Stated problem 1: According to the pull request discussion below, which client replaces UrlConnectionClient as the default SDK HTTP client?
Stated problem 2: Carry the pull request discussion about the CRT HTTP client forward from its final line.

Description of changes:

This PR changes the default SDK HTTP client from UrlConnectionClient to the AWS CRT client. The CRT client is a lightweight client which should reduce the cold start and latency of lambda functions.

Checklist

Meet tenets criteria
Update tests
Update docs
PR title follows conventional commit semantics

Breaking change checklist

RFC issue #:

Migration process documented
Implement warnings (if it can live side by side)

By submitting this pull request, I confirm that you can use, modify, copy, and redistribute this contribution, under the terms of your choice.

jeromevdl · 2023-12-22T10:31:05Z

Thanks @jreijn, looks great! Thanks to the new sync API, it's not so much change, that's a good news.

Question/ask: could you do a load test on the parameter sample (maybe the easiest to do) before and after CRT? Feel free to say no and I'll do it later.

jeromevdl · 2023-12-22T10:32:14Z

Build is failing, problem in DynamoDBWriter in batch module.

jreijn · 2023-12-22T10:59:13Z

@jeromevdl thanks! Yes the change is quite simple now. I'll look into the issues. I've just setup a dev linux box to see if I can run the tests locally as it seems to fail on my MacBook book due to some docker issue.

scottgerring · 2023-12-22T11:17:46Z

@jeromevdl thanks! Yes the change is quite simple now. I'll look into the issues. I've just setup a dev linux box to see if I can run the tests locally as it seems to fail on my MacBook book due to some docker issue.

It's the test in the CDK example, which is autogenerated and doesn't really test anything. I'd like to remove it in #1542

jreijn · 2023-12-22T14:34:50Z

Thanks @jreijn, looks great! Thanks to the new sync API, it's not so much change, that's a good news.

Question/ask: could you do a load test on the parameter sample (maybe the easiest to do) before and after CRT? Feel free to say no and I'll do it later.

@jeromevdl Do we already have something in place for doing the load test? Or should I just run something on my own?

…a execution

sonarcloud · 2023-12-22T22:41:00Z

Quality Gate passed

Kudos, no new issues were introduced!

0 New issues
0 Security Hotspots
No data about Coverage
0.0% Duplication on New Code

See analysis details on SonarCloud

jreijn · 2023-12-22T23:47:48Z

@jeromevdl I've ran a load test with artillery on the parameters module and the results are mentioned below.

I've used the parameters example with 1 slight improvement (tiered compilation) against the current v1 (main) branch with the connection client and this PR branch with the aws crt client. It's using 512MB. I've created two reports:

Duration
Memory

I used CW Logs insights with the following 2 queries:

filter @type="REPORT"
| fields greatest(@initDuration, 0) + @duration as duration, ispresent(@initDuration) as coldStart
| stats count(*) as count, pct(duration, 50) as p50, pct(duration, 90) as p90, pct(duration, 99) as p99, max(duration) as max by coldStart

filter @type = "REPORT"

Extracted material:

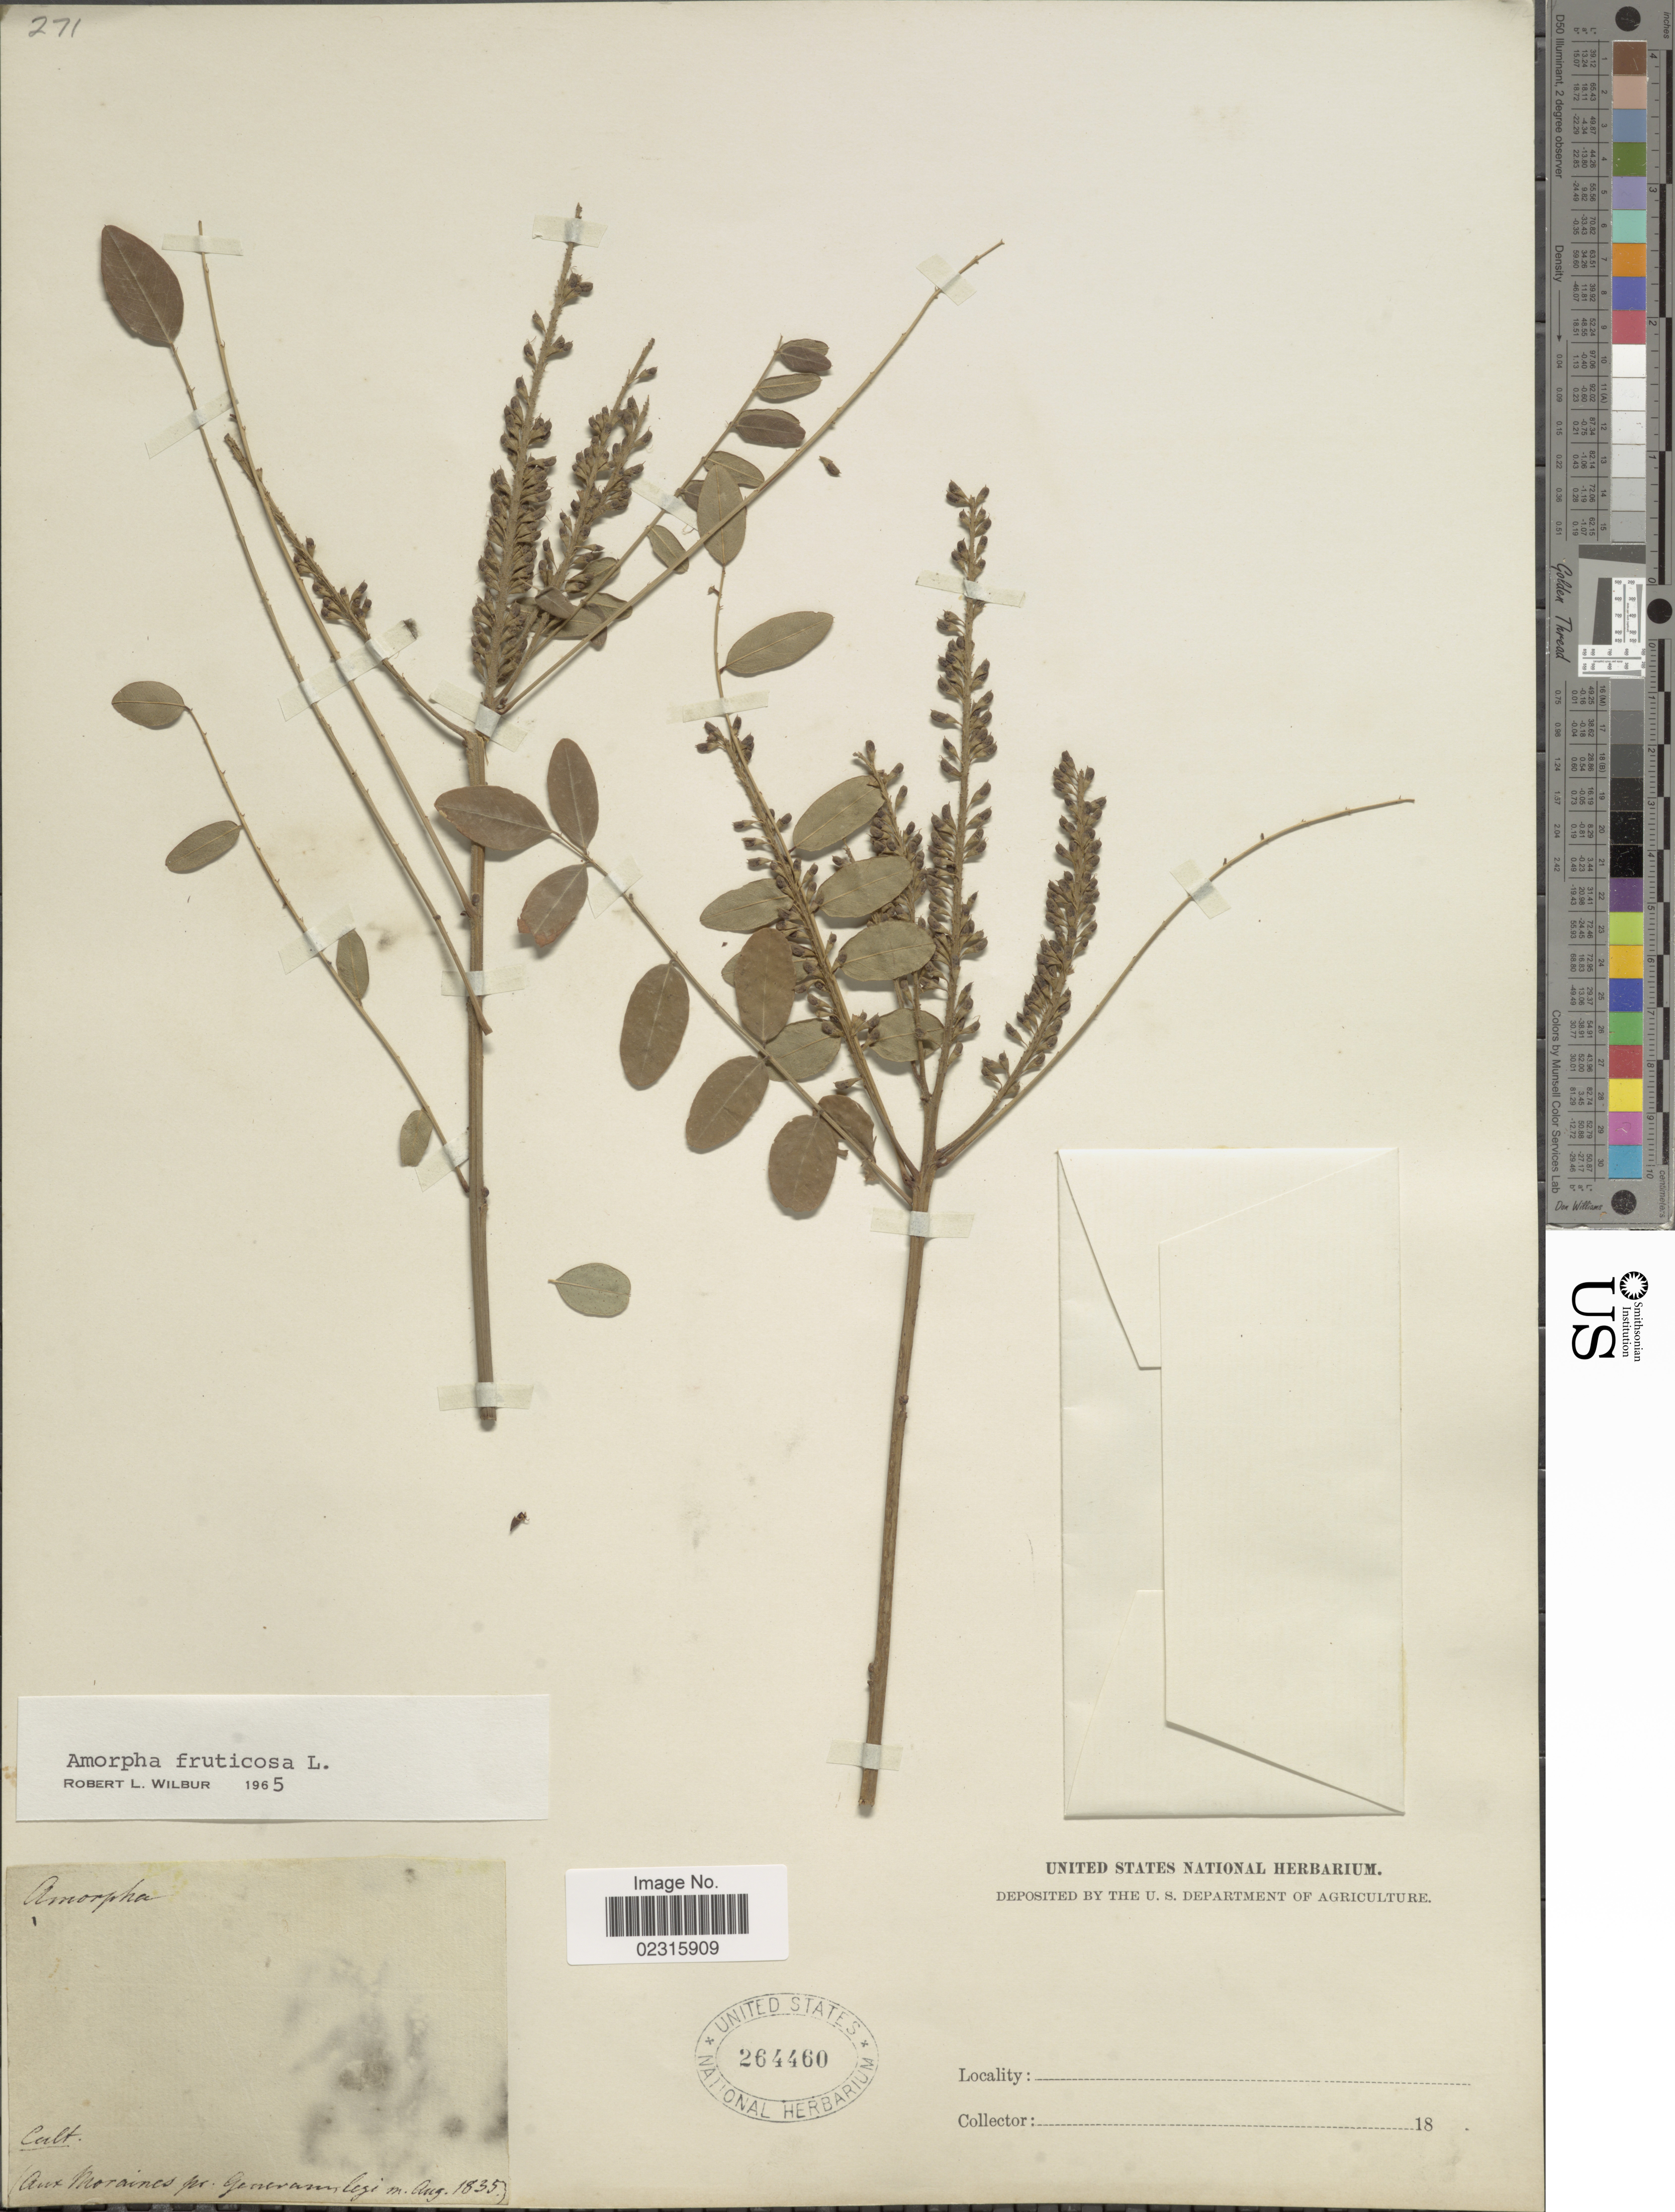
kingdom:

...

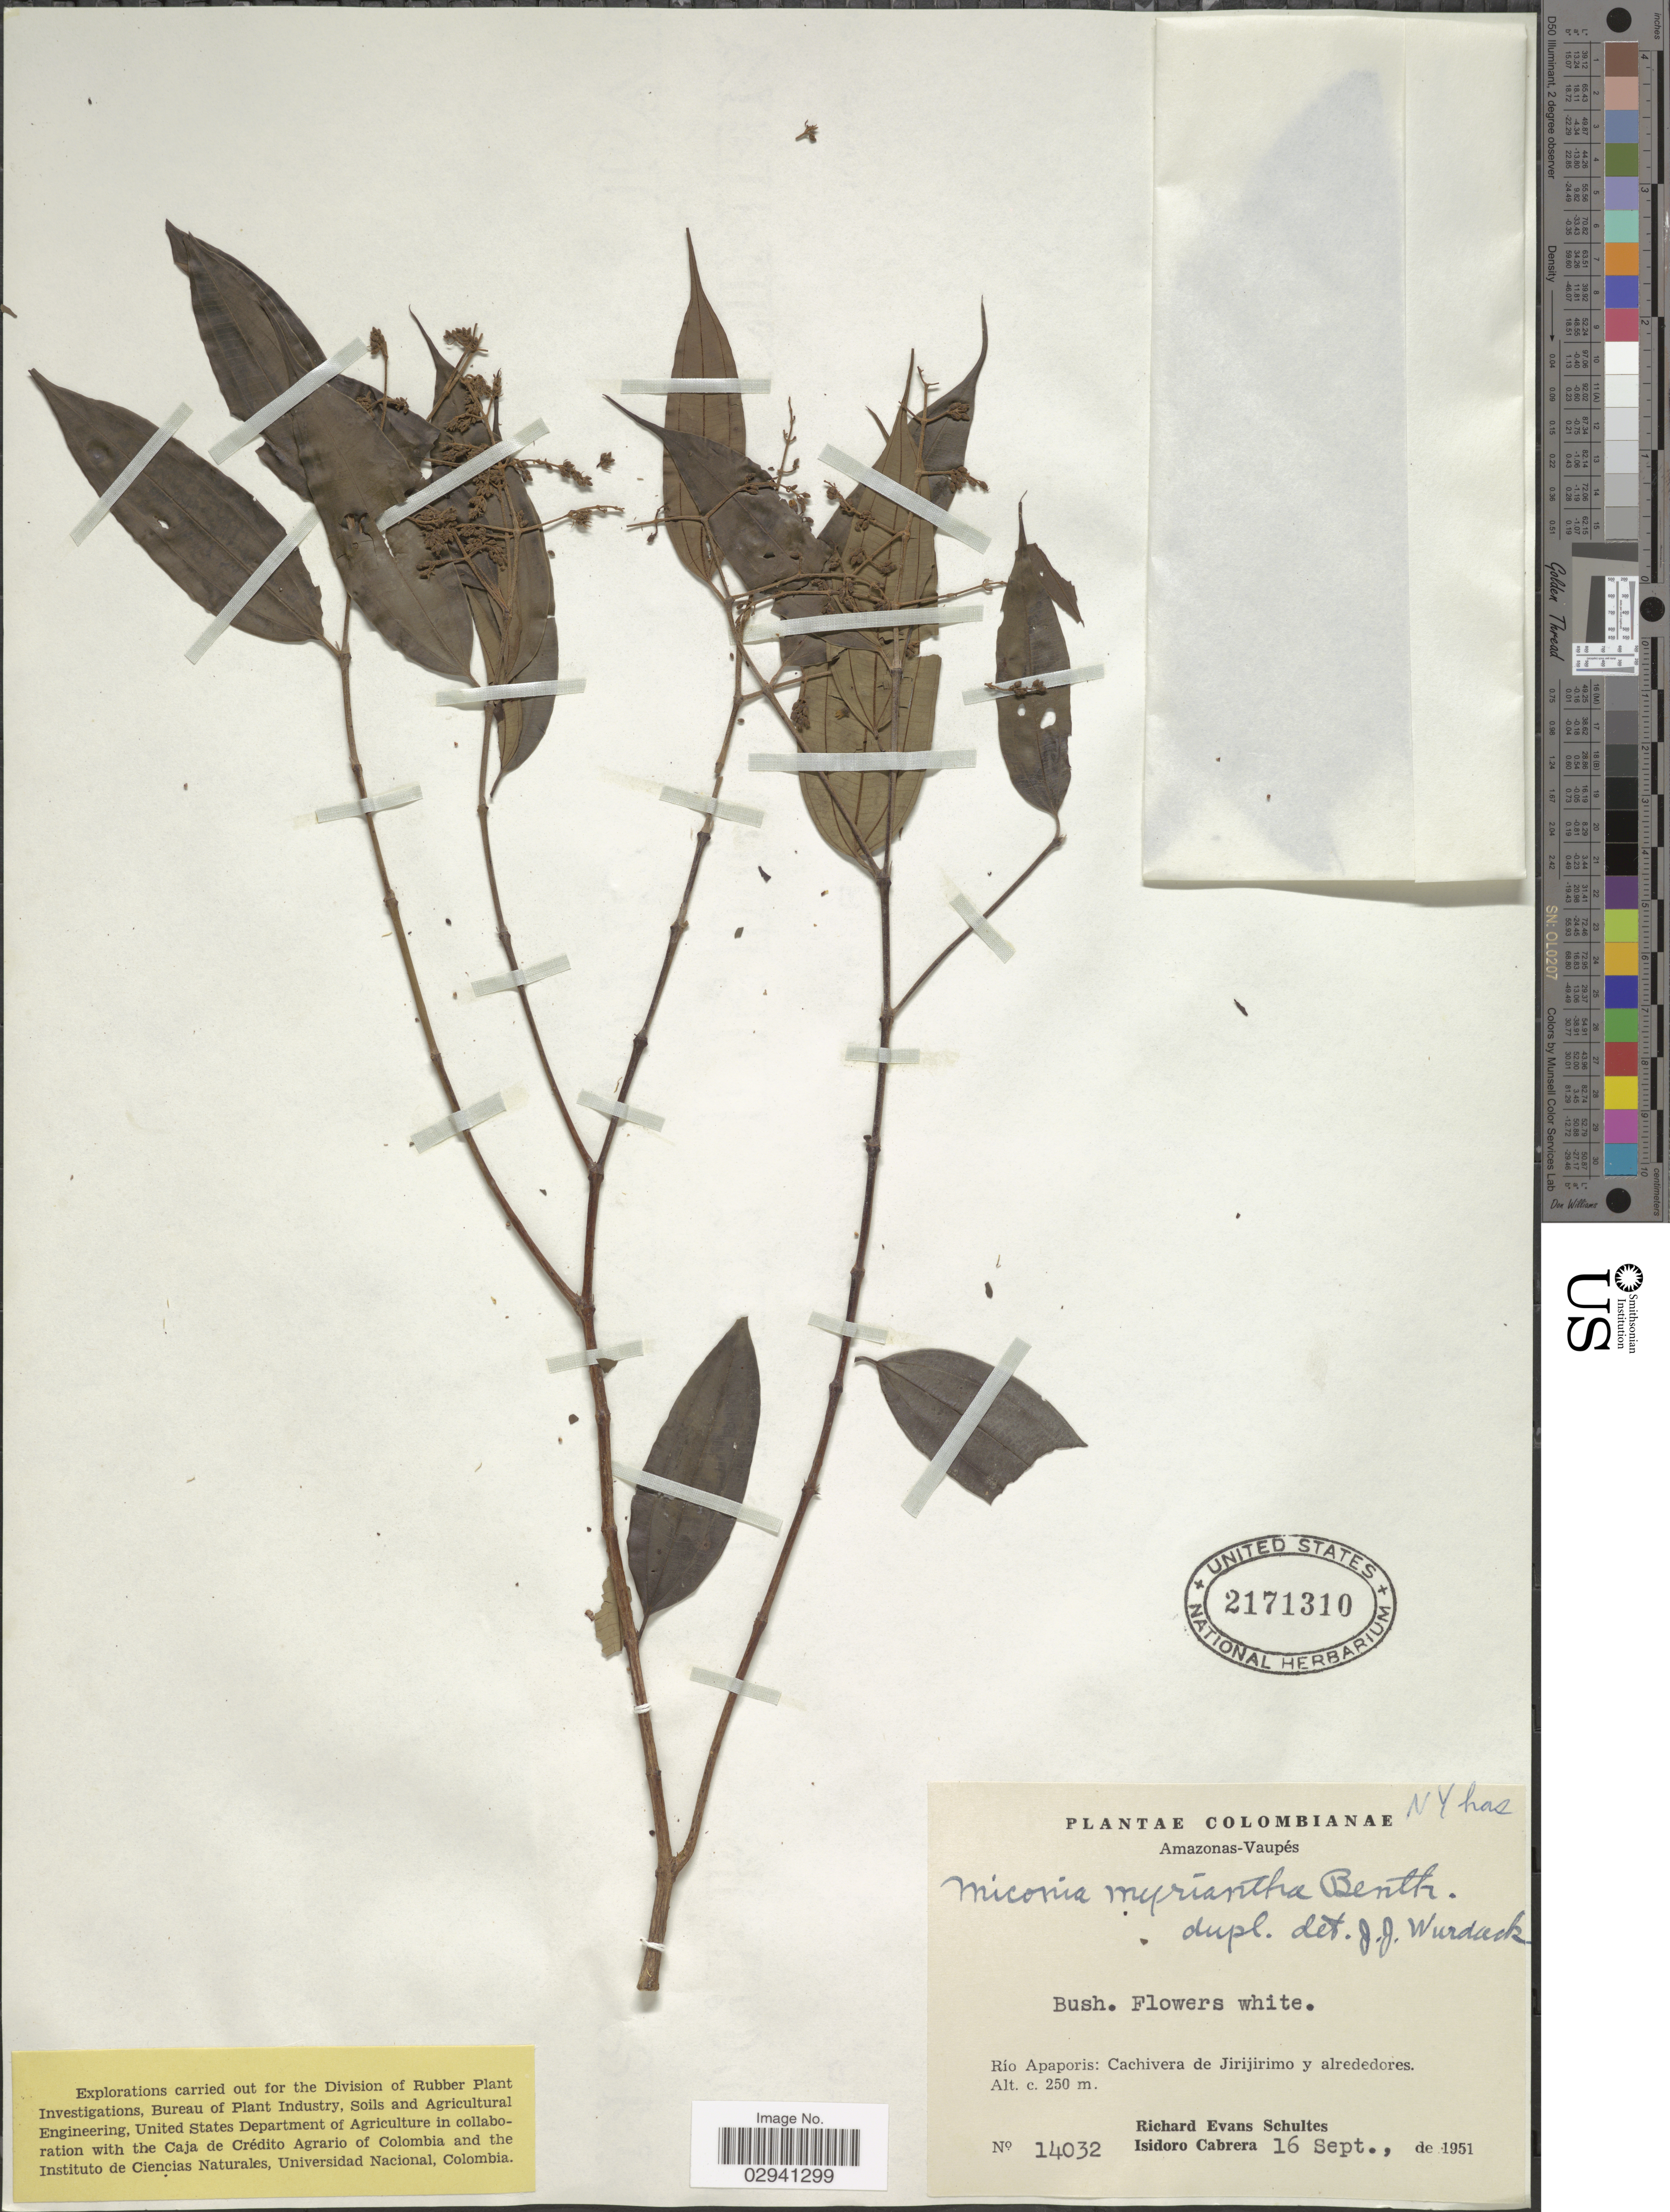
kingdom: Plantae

Right answer 1: The AWS CRT client.

Right answer 2:
| stats max(@memorySize / 1000 / 1000) as provisionedMemoryMB,
  min(@maxMemoryUsed / 1000 / 1000) as smallestMemoryRequestMB,
  avg(@maxMemoryUsed / 1000 / 1000) as avgMemoryUsedMB,
  max(@maxMemoryUsed / 1000 / 1000) as maxMemoryUsedMB,
  provisionedMemoryMB - maxMemoryUsedMB as overProvisionedMB

Duration

For the main branch (v1) while using the url-connection-client I get the following results:

coldStart	count	p50	p90	p99	max
0	17909	3.1752	4.9216	31.5072	12609.12
1	91	3670.57	6515.75	7931.03	7931.03

For the v2 branch while using the aws-crt-client I get the following results:

coldStart	count	p50	p90	p99	max
0	17902	3.125	4.7294	24.0299	12774.03
1	98	4634.31	8409.65	9343.73	9343.73

Memory

v1 with url-connection-client

provisionedMemoryMB	smallestMemoryRequestMB	avgMemoryUsedMB	maxMemoryUsedMB	overProvisionedMB
512	107	117.3101	183	329

v2 with aws-crt-client

provisionedMemoryMB	smallestMemoryRequestMB	avgMemoryUsedMB	maxMemoryUsedMB	overProvisionedMB
512	117	128.9981	188	324

I expected different results and I noticed that the example was not functioning due to some changes in the v2 branch which I fixed in a commit. There are still some messages during a coldstart for the LambdaJsonLayout of the log4j configuration and a mention about a missing version, which I will try to look at somewhere over the next couple of days.

I also see that the parameters example is using an amazon API call to https://checkip.amazonaws.com. Not sure if that impacts the results, but will try to analyse further.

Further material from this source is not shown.